How this translates into a tangible way to plan, do and review creative and cultural delivery, I’m not sure.  But I think its an important step in my thinking at least. 


Monday 9 January 2012

Well-being – the most important social return and our challenge for 2012

As a business we have two main areas of work; helping clients to see the wood for the trees – analytical, diagnostic work – and supporting a focus on the positive.   The latter first became a feature for us when we worked with Bernie Brown on young people’s services at Knowsley MBC outside Liverpool.  She was keen to instigate Family Group Conferencing at the time for extended families to find their own solutions to their young people’s ills.  She brought Mike Doolan over from New Zealand, the head of social care who had been inspired by working with Maori families to refocus on ‘kinship care’.  The result there was the Government were quite quickly able to close down children’s homes because – surprise surprise – extended families are so much better able to look after their children than the state (and in these cases their parents).

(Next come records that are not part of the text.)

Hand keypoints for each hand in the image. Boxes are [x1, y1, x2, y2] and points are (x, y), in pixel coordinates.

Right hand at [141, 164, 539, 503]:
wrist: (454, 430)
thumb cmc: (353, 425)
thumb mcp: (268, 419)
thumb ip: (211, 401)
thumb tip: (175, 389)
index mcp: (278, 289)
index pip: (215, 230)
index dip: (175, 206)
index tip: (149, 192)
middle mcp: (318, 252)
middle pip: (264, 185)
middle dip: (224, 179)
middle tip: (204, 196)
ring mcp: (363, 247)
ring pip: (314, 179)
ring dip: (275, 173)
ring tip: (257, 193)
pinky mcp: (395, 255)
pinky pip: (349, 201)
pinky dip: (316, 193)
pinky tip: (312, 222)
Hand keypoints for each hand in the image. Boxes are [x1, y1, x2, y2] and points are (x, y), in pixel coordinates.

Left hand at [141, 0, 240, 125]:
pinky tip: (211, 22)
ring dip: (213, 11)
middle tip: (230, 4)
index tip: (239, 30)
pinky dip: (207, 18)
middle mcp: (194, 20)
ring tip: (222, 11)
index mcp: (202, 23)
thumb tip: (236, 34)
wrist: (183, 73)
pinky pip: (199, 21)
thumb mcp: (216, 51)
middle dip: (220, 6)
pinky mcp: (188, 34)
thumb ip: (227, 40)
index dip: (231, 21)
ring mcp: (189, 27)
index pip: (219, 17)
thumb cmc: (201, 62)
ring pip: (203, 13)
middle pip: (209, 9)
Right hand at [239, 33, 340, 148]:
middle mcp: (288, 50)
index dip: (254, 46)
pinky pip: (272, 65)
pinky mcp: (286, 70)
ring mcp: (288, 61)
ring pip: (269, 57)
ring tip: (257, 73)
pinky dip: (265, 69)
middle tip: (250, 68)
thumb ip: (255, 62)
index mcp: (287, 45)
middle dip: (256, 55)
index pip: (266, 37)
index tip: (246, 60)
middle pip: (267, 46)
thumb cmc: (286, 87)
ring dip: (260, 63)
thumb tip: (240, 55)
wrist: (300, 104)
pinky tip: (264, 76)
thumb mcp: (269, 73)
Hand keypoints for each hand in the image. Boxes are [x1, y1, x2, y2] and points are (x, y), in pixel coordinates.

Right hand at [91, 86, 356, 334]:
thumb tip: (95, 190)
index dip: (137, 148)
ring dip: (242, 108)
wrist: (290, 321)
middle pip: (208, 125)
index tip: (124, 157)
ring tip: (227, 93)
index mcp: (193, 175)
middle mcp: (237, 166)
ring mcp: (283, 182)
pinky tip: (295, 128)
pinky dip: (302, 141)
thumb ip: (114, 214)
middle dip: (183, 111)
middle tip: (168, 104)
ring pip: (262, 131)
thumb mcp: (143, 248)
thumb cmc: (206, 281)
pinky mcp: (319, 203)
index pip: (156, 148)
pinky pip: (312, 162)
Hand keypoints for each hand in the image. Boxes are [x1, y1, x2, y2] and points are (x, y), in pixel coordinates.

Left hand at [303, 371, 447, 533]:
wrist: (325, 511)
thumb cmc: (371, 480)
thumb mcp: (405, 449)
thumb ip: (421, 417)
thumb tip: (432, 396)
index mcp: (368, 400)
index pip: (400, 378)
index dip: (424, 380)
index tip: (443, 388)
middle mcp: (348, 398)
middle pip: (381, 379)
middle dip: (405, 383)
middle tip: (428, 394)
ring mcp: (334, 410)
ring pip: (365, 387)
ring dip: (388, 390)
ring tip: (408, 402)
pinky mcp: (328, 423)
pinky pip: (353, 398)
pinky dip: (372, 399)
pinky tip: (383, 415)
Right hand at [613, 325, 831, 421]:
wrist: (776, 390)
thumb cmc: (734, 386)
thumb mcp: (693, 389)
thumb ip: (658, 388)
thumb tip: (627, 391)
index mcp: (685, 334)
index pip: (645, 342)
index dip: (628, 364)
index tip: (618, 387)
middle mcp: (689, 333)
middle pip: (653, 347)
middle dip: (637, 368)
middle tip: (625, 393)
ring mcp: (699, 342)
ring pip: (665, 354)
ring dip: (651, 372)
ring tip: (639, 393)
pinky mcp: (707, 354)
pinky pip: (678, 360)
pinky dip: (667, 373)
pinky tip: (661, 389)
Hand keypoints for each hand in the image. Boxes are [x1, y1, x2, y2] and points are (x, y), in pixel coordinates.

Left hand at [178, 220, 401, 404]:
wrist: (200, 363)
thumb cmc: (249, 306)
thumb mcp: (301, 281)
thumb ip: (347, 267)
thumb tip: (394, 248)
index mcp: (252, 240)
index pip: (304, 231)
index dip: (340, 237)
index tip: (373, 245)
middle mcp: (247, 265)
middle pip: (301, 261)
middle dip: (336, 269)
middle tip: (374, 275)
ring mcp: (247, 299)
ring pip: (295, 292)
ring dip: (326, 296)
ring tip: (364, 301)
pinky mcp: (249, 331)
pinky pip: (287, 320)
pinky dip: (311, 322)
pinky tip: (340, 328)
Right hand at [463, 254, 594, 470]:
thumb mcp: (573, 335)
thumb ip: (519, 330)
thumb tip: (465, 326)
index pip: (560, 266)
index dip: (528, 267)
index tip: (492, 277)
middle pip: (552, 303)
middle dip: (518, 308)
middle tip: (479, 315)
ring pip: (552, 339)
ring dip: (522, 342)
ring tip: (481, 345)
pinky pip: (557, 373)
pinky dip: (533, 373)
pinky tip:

That was about four years ago, and now there is a movement in this country which we notice shares some of the features of this approach, sometimes called ‘co-production’.  We’ve seen it particularly through the work of the new economics foundation (nef) whom we follow closely, but also in the form of Asset Based Community Building which John Ashton, the head of public health in Cumbria showed us.  In our work with Children and Young People focusing on the positive is about looking at positive psychology.  Whilst it sounds like obvious good sense, it’s quite a challenge when services for young people are all about stopping them doing things – less pregnancy, fewer drugs, less anti-social behaviour. 

But the challenge for us now is linking up these two areas of our business I mentioned – the diagnostic work – which mostly takes the form of Social Return On Investment (SROI) analyses – and focusing on well-being and the positive – which we believe is not only the best way to help people to find their own successful path through life but is also the most important social return.

SROI practitioners tend to see well-being as a means to an end – a personal resource which helps with success in work or social environments.  And there are challenges with measuring it.  Jayne Stallard Moore, our Ed Psych associate, says happiness is like an illegal substance – once you get used to it, you need more!  It’s also an area where there is a high risk of politicians or public services trying to impose a socially acceptable norm.   

And yet Government has tasked the ONS with measuring well-being to offer an alternative to GDP, and Gus O’Donnell, outgoing Cabinet Secretary, has described how the results of the research will go on to influence policy in all areas (have a listen at http://tinyurl.com/76zeo5e ). Nef (again) have published a couple of great documents too, their Sustainable well-being: guide to policy and practice and Measuring our Progress.

So the challenge as I see it is how to link these two worlds.  It comes back to something that we see all the time in our consultancy practice – it’s all very well being able to see the wood for the trees, but how do you then nurture your wood?  The research, the good practice, even the policy is out there – but how do you put it into practice widely, fairly and consistently? 

It’s in this particular forest that we will spend 2012 – seeing how we can make sure that well-being is understood effectively as a social impact, and that the people we work with know how to support their clients or customers to make it happen.  No doubt there will be a bit of ‘nudging’ in there too, as behavioural economics influences our work.    I’m now involved in a couple of areas where I hope we can influence this at a policy level as well as through our own work: as a member of the newly formed SROI UK Council, and on the steering group for the Department for Education’s evaluation of the huge Myplace fund.  We’ll let you know how it goes!